Tungsten filament-finding length of coil

1. Oct 29, 2007

laural

1. The problem statement, all variables and given/known data
Tungsten wire has an emissivity of 0.35. A tungsten filament in a light bulb can be considered to emit light only from the sides of the filament (consider it a cylinder... they are usually wire "cylinders" wrapped into coils.). If the operating temperature of the filament of a small 18W light bulb is 2800 K and the diameter of the filament is 0.25 mm, then what is the length of the coil (in cm)? Assume the inside of the light bulb is under vaccuum, and that the ends of the filament do not contribute any heat radiation, since they are attached to the circuit...and assume other energy loss in the circuit is negligible.

2. Relevant equations

I will be using & to represent delta as I am unsure how change in is represented on keyboard.
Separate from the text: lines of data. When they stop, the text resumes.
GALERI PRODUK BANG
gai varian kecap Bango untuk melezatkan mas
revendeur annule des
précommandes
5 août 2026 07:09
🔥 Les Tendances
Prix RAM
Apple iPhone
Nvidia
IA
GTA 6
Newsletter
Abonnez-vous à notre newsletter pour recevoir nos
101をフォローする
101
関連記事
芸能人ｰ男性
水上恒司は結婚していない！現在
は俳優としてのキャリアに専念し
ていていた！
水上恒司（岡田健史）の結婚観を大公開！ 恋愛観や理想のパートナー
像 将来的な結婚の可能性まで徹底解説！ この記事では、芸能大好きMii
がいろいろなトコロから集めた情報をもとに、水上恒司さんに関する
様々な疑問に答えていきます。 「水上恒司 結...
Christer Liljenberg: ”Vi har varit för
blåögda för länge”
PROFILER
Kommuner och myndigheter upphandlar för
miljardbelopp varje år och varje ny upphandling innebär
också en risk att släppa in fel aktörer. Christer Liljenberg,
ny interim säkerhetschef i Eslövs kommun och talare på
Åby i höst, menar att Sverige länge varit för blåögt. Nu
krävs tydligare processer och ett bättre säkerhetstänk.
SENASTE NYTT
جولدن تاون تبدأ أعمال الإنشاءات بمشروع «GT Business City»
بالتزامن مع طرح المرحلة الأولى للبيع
&Q/&t = ekAT^4 where k is the Stefan-Boltzmann constant and = 5.67 x 10^-8 W/m^2K^4

3. The attempt at a solution

I plugged in 18W as the rate of change of heat per time, and the provided emissivity for e

Plugged 2800 K in for change in temperature.

So:

18W= (0.35)*(5.67 x 10^-8 W/m^2K^4
)*A*(2800^4 K)

Solved A= 1.48x10^-5

Then used A=(pi)r^2h,

And solved h= 0.30 cm

I have been struggling with this problem and am not sure if this is right. I would appreciate it if someone would review my work.

Thank-you.

Edit: I realized I was using the wrong formula. Changed.

Last edited: Oct 29, 2007
2. Oct 30, 2007

rl.bhat

Check the calculation.
h = 1.48x10^-5/pix(0.125x10^-3)^2